Researchers from Huazhong University of Science and Technology in China and the University of Colorado Denver in the USA have uncovered a new attack method that compromises the security of fingerprint authentication systems. The attack, called PrintListener, leverages the friction sounds produced by fingers sliding across electronic device screens. This discovery raises significant concerns about the security of biometric authentication, which is widely used in everyday applications.
PrintListener exploits the friction sounds produced by fingers when users interact with their devices. By analyzing these sounds, attackers can infer fingerprint patterns, creating fake fingerprints that fool authentication systems. This method is particularly alarming due to its discretion and effectiveness, as it can be executed through online communication platforms without physical access to the victim's device.
The study by Man Zhou and his team demonstrates that PrintListener can capture fingerprint features through audio recordings obtained during voice or video calls or even through online gaming sessions. By combining these data with advanced prediction and synthesis algorithms, attackers can generate fingerprint sequences known as PatternMasterPrints, which have a high success rate in bypassing authentication systems.
The potential damage from PrintListener is significant. The leakage of fingerprints could lead to the theft of sensitive information, substantial economic losses, and threats to national security. The team's experimental results show that this attack can compromise up to 27.9% of partial fingerprints and 9.3% of complete fingerprints in attempts with high-security settings.
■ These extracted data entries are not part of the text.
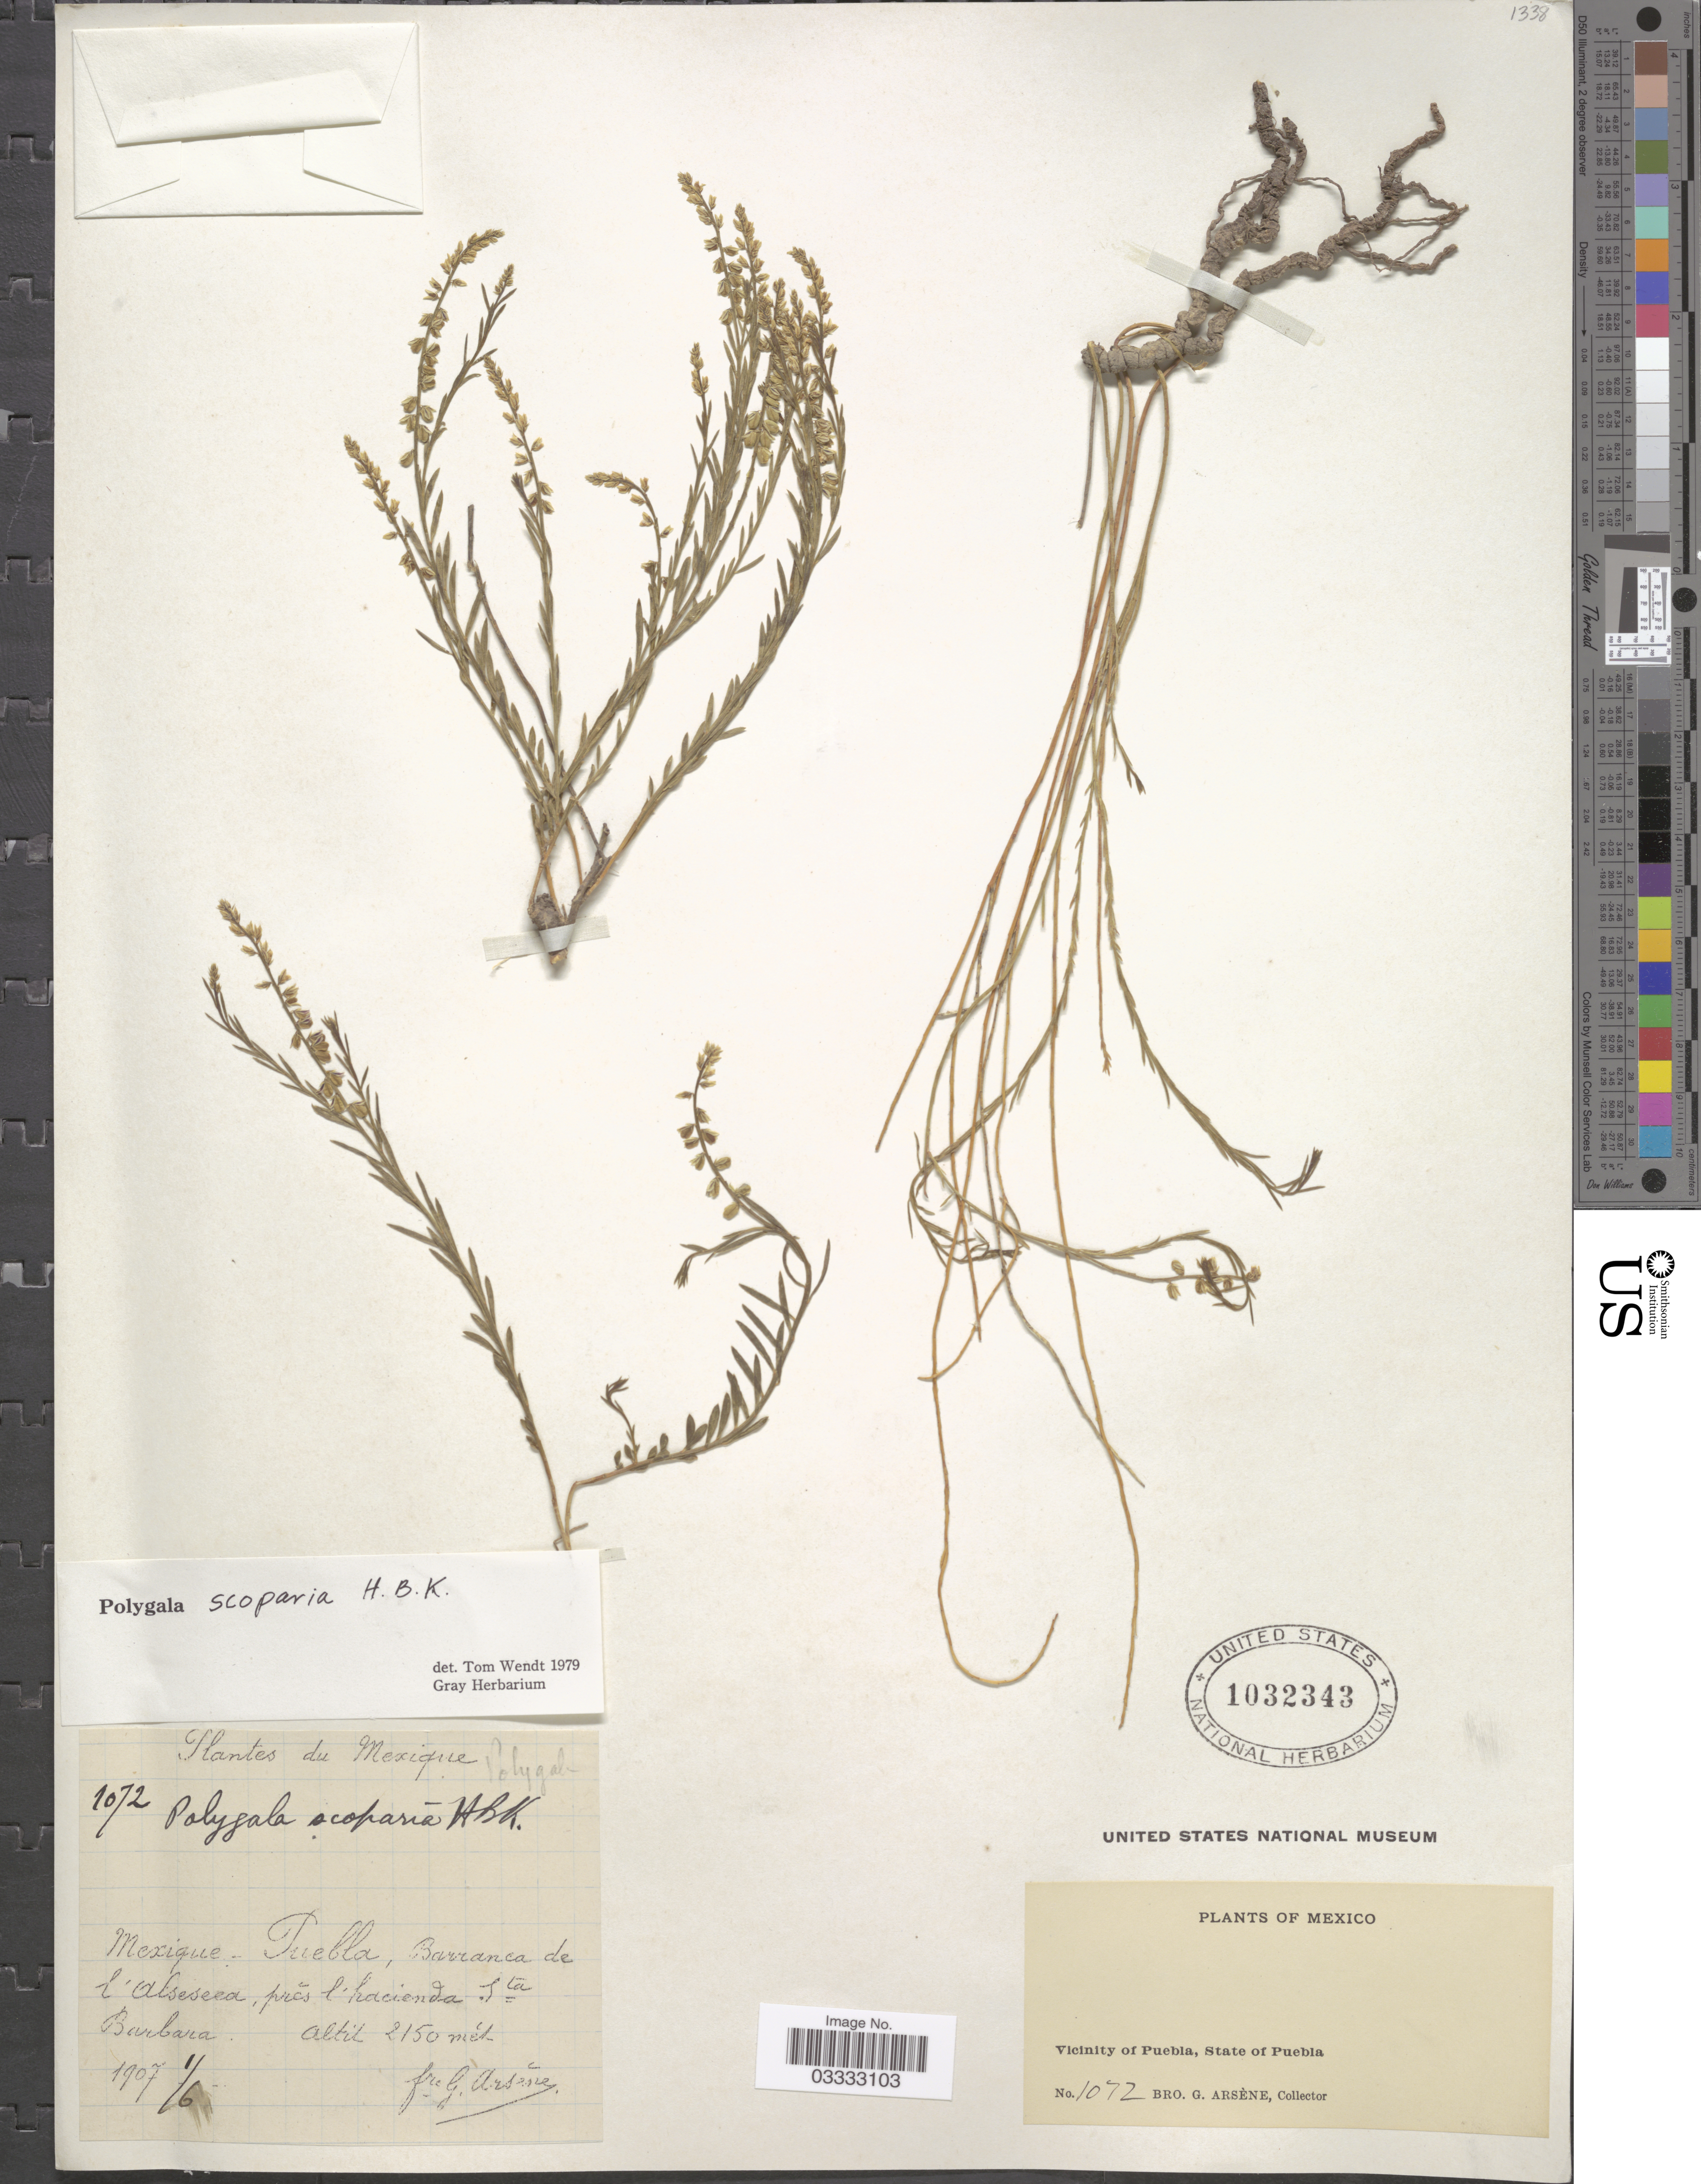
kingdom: Plantae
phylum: Tracheophyta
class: Magnoliopsida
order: Fabales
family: Polygalaceae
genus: Polygala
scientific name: Polygala scoparia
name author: Kunth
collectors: Bro. G. Arsène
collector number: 1072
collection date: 1907-06-01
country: Mexico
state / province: Puebla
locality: Barranca de l'Alseseca, prés hacienda Sta Barbara. Vicinity of Puebla.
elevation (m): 2150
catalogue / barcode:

The research highlights the urgent need to develop additional security measures to protect biometric authentication. Possible defenses include reducing the audio sampling rate in communication applications and implementing noise filters to neutralize friction sounds. Additionally, users should be aware of the risks and avoid unnecessary finger swipes during voice or video calls.
In conclusion, PrintListener reveals a critical vulnerability in fingerprint authentication systems, underscoring the importance of advancing biometric security. As technology evolves, so must defense strategies to protect users' privacy and security.